I think this means finding $argmin_t \vert p(t) \vert$ which is the same as:
$$argmin_t \sqrt{(p_x + tv_x + {{a_xt^2}\over{2}})^2 + (p_y + tv_y + {{a_yt^2}\over{2}})^2 + (p_z + tv_z + {{a_zt^2}\over{2}})^2}$$
Is that right? How would I go about solving that? It seems to involve minimizing the square root of a quartic polynomial.
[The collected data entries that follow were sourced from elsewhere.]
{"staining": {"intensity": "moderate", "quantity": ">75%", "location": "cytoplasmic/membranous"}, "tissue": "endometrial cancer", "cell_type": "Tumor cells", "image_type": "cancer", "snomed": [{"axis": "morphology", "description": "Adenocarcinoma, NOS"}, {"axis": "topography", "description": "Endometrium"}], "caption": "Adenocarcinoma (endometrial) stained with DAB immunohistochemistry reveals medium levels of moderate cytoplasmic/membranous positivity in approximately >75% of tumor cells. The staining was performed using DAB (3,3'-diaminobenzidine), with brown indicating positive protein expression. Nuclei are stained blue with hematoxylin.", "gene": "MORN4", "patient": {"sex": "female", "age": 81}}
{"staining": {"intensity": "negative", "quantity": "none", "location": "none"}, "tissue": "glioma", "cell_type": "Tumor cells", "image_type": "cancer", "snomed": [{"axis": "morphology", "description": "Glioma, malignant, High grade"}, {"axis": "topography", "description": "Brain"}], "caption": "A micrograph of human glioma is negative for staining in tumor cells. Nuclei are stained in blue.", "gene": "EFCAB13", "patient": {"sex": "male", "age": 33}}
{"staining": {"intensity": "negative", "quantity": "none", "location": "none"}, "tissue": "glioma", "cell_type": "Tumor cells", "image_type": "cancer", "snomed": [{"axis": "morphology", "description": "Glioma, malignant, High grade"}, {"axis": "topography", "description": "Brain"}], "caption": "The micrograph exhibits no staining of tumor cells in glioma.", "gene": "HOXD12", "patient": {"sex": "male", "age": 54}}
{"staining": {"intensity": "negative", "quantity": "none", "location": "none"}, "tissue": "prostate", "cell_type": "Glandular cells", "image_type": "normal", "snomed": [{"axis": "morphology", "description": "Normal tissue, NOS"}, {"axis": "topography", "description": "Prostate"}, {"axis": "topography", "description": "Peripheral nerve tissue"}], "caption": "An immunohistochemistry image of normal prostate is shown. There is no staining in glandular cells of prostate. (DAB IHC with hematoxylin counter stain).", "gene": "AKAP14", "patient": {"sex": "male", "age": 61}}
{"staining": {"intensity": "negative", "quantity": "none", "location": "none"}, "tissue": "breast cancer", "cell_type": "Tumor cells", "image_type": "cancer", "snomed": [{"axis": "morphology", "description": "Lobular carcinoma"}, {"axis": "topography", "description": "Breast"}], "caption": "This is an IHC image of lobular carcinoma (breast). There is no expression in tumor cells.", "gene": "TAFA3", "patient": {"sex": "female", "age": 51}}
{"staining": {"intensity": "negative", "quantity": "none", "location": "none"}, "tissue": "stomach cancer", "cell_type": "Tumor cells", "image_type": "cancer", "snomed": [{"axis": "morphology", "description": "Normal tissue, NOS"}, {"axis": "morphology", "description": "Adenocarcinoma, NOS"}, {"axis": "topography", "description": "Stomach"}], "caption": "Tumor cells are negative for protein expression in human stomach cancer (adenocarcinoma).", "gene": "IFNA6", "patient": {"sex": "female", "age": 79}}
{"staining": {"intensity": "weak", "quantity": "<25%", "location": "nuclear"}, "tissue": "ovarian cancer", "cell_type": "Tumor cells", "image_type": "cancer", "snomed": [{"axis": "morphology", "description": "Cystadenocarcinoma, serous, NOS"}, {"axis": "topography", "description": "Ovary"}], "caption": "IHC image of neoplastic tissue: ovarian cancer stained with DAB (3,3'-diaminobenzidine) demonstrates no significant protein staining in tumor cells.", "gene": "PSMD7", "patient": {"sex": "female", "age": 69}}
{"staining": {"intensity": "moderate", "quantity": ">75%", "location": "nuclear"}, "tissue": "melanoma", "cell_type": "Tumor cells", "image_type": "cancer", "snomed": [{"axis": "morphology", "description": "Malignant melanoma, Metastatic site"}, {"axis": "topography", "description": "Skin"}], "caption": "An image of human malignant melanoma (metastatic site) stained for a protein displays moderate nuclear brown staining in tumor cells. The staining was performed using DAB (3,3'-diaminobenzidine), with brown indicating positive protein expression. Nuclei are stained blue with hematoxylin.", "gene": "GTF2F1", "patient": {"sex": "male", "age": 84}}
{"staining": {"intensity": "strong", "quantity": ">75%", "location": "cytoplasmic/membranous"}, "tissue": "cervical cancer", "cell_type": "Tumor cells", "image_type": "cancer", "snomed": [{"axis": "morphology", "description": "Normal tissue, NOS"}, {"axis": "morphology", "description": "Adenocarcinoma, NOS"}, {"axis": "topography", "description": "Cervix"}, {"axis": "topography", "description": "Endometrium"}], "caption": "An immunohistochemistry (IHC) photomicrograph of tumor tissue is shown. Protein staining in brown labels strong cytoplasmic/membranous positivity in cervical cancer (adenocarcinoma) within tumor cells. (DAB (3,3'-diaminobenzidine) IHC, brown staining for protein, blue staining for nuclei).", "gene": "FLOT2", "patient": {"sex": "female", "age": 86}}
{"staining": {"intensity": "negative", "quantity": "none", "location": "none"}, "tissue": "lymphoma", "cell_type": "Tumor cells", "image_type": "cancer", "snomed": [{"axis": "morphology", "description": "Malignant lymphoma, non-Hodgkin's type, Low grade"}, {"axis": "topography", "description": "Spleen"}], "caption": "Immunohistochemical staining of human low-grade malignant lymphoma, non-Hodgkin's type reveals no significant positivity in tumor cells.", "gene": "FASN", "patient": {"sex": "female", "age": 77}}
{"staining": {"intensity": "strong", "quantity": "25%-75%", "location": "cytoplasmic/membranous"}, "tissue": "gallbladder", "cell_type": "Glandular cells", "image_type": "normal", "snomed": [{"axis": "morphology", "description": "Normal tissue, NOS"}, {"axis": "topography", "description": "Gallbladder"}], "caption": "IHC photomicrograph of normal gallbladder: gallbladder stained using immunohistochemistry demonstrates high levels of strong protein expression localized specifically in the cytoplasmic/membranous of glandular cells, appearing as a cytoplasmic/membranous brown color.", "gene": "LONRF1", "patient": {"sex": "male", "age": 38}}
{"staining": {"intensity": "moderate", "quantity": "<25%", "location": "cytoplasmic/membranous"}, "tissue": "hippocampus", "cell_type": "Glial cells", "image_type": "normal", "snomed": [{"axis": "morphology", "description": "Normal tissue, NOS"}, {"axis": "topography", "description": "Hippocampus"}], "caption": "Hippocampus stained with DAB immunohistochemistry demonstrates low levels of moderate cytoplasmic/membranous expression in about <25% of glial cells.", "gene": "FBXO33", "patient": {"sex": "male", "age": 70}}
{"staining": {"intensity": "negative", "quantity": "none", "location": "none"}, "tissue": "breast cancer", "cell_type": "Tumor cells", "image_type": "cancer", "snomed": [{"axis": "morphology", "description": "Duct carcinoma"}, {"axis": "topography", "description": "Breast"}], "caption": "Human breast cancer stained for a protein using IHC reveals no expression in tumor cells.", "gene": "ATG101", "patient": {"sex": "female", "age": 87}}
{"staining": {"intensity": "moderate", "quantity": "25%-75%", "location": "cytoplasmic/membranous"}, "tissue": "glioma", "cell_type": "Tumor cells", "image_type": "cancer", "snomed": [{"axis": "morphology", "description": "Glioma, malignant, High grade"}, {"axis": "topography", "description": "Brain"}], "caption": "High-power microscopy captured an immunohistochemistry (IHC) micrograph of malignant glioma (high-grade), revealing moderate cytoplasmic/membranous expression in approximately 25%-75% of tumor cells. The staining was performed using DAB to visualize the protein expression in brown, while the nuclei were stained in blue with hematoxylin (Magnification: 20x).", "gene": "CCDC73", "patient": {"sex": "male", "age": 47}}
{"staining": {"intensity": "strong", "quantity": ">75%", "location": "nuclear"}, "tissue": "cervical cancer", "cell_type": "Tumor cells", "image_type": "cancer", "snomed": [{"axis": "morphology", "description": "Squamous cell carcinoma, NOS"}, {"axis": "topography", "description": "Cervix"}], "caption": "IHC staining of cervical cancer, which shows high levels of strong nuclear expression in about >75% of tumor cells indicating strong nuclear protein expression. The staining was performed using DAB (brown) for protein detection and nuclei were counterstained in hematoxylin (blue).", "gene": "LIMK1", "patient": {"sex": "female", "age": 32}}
Or have I taken a wrong turn?
Best Answer
Using vectors, we have:
Initial position is $\mathbf{p_0}$, initial velocity is $\mathbf{v_0}$, and the constant acceleration is $\mathbf{a}$, then the position is
$\mathbf{p}(t) = \mathbf{p_0} + \mathbf{v_0} t + \frac{1}{2} \mathbf{a} t^2 $
And you want to solve for $t$ that has $\mathbf{p}(t)^T \mathbf{p} (t)$ minimum.
The time derivative of $\mathbf{p}(t)^T \mathbf{p}(t) $ is
$ 2 \mathbf{p}(t) \cdot \mathbf{ \dot{p} } (t) $
Setting this equal to zero will give us $t$, so we want to solve for $ t$ the expression,
$ (\mathbf{p_0} + \mathbf{v_0} t + \frac{1}{2} \mathbf{a} t^2 )\cdot (\mathbf{v_0} + \mathbf{a} t ) = 0 $
This is a cubic equation in $t$, which has a closed-form solution, in terms of the coefficients of $t^3 , t^2, t, 1$ , or you could solve it numerically using a root finding method, such as bisection, or Newton-Raphson method.